The lone winning S&P 500 sector for the week was energy. SPDR Energy (XLE) advanced 1.14 percent. SPDR S&P Oil & Gas Equipment & Services (XES) advanced 3.50 percent. First Trust ISE Revere Natural Gas (FCG) added 3.44 percent, and West Texas Intermediate crude drifted higher to close the week. Natural gas rebounded after plunging 20 percent. It closed Friday at $2.59 per mmBTU.

Initial claims for unemployment hit 853,000 last week, up from 716,000 a week prior as some states intensified lockdown policies. Continuing claims in state programs also ticked up after having fallen almost every week since peaking in the spring. Despite the uptick in first-time and continuing state unemployment claims over the week, the economy had 6.7 million job openings in October according to the latest report from the Department of Labor. That was up 200,000 from September.

Data on consumer and producer inflation released for November reflected a fairly muted trend. Consumer prices increased 0.2 percent, and core inflation climbed 0.2 percent as well for the month. The consensus forecast was expecting 0.1 percent. Producer prices grew 0.1 percent, in line with forecasts and down from 0.3 percent in October.

Even though renewed lockdown policies may have triggered an increase in unemployment claims, consumer sentiment reflects that consumers have largely refrained from fretting over the economic consequences of additional lockdown periods. As of the end of the week, the University of Michigan’s early read of consumer sentiment holds. The advance reading hit 81.4, well above forecasts of 75.5 and the 76.9 reading in November.

The 10-year Treasury yield held below 1 percent last week, closing on Friday at 0.89 percent. In turn, government bonds benefited from lower rates. iShares 20+ Year Treasury (TLT) climbed 2.31 percent on the week. Other bond funds posted relatively smaller moves. iShares iBoxx Investment Grade Corporate Bond (LQD0 rose 0.17 percent, while iShares iBoxx High Yield Corporate Bond (HYG) fell 0.21 percent.

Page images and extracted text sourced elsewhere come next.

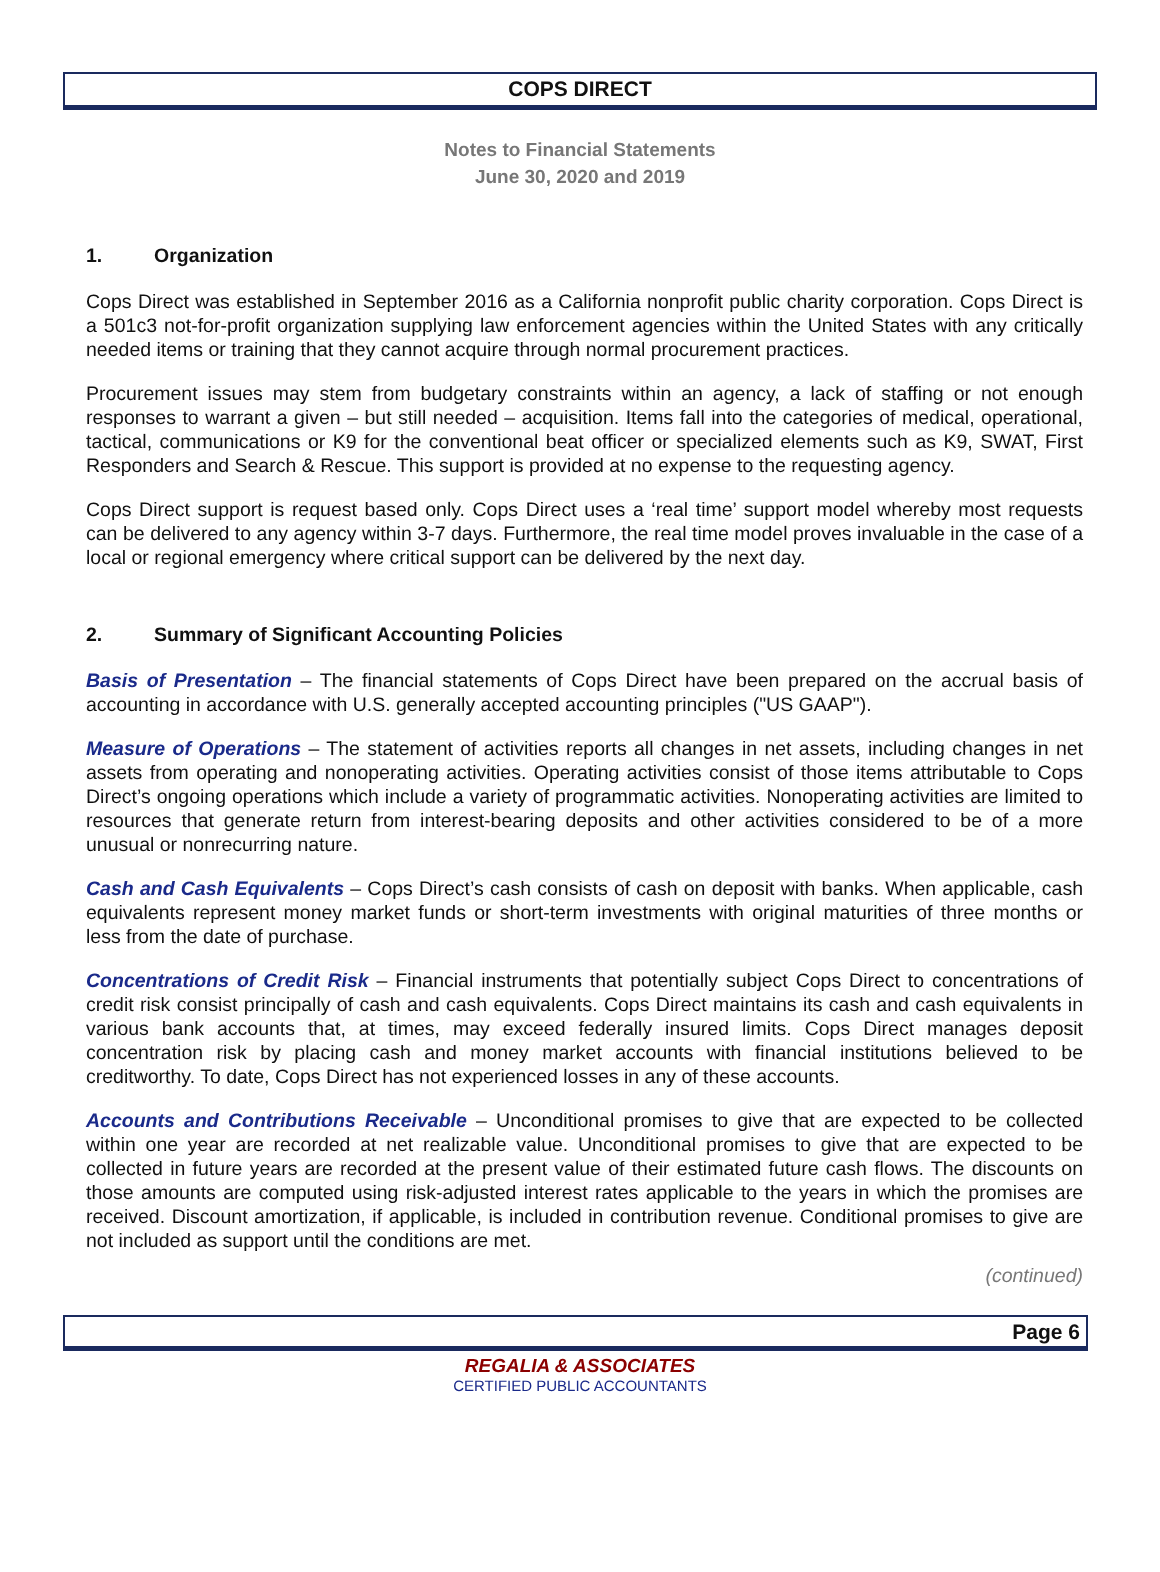COPS DIRECT
Notes to Financial Statements
June 30, 2020 and 2019
1. Organization
Cops Direct was established in September 2016 as a California nonprofit public charity corporation. Cops Direct is a 501c3 not-for-profit organization supplying law enforcement agencies within the United States with any critically needed items or training that they cannot acquire through normal procurement practices.
Procurement issues may stem from budgetary constraints within an agency, a lack of staffing or not enough responses to warrant a given – but still needed – acquisition. Items fall into the categories of medical, operational, tactical, communications or K9 for the conventional beat officer or specialized elements such as K9, SWAT, First Responders and Search & Rescue. This support is provided at no expense to the requesting agency.
Cops Direct support is request based only. Cops Direct uses a ‘real time’ support model whereby most requests can be delivered to any agency within 3-7 days. Furthermore, the real time model proves invaluable in the case of a local or regional emergency where critical support can be delivered by the next day.
2. Summary of Significant Accounting Policies
Basis of Presentation – The financial statements of Cops Direct have been prepared on the accrual basis of accounting in accordance with U.S. generally accepted accounting principles ("US GAAP").
Measure of Operations – The statement of activities reports all changes in net assets, including changes in net assets from operating and nonoperating activities. Operating activities consist of those items attributable to Cops Direct’s ongoing operations which include a variety of programmatic activities. Nonoperating activities are limited to resources that generate return from interest-bearing deposits and other activities considered to be of a more unusual or nonrecurring nature.
Cash and Cash Equivalents – Cops Direct’s cash consists of cash on deposit with banks. When applicable, cash equivalents represent money market funds or short-term investments with original maturities of three months or less from the date of purchase.
Concentrations of Credit Risk – Financial instruments that potentially subject Cops Direct to concentrations of credit risk consist principally of cash and cash equivalents. Cops Direct maintains its cash and cash equivalents in various bank accounts that, at times, may exceed federally insured limits. Cops Direct manages deposit concentration risk by placing cash and money market accounts with financial institutions believed to be creditworthy. To date, Cops Direct has not experienced losses in any of these accounts.
Accounts and Contributions Receivable – Unconditional promises to give that are expected to be collected within one year are recorded at net realizable value. Unconditional promises to give that are expected to be collected in future years are recorded at the present value of their estimated future cash flows. The discounts on those amounts are computed using risk-adjusted interest rates applicable to the years in which the promises are received. Discount amortization, if applicable, is included in contribution revenue. Conditional promises to give are not included as support until the conditions are met.
(continued)
Page 6
REGALIA & ASSOCIATES
CERTIFIED PUBLIC ACCOUNTANTS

The U.S. Dollar Index gained 0.22 percent this week. Bearish traders increased their bets against the greenback, making for the largest short position in history. Foreign shares slid against a stronger U.S. dollar and Brexit tensions. The United Kingdom says it will finally exit the European Union without a trade deal if no agreement is reached by December 31. This contributed to the sinking of the British pound of 1.56 percent on the week. Similarly, iShares MSCI Emerging Markets (EEM) declined 0.31 percent and iShares MSCI EAFE 0.44 percent.

Positive developments on the vaccine front, with recent announcements by the FDA of emergency authorization approval votes underway for the vaccine developed by Pfizer (PFE) and BioNTech (BNTX). With more details available for the public on the expected timeline for availability of a vaccine, the expectation is that consumer sentiment and the overall progress of the economic recovery will remain on course.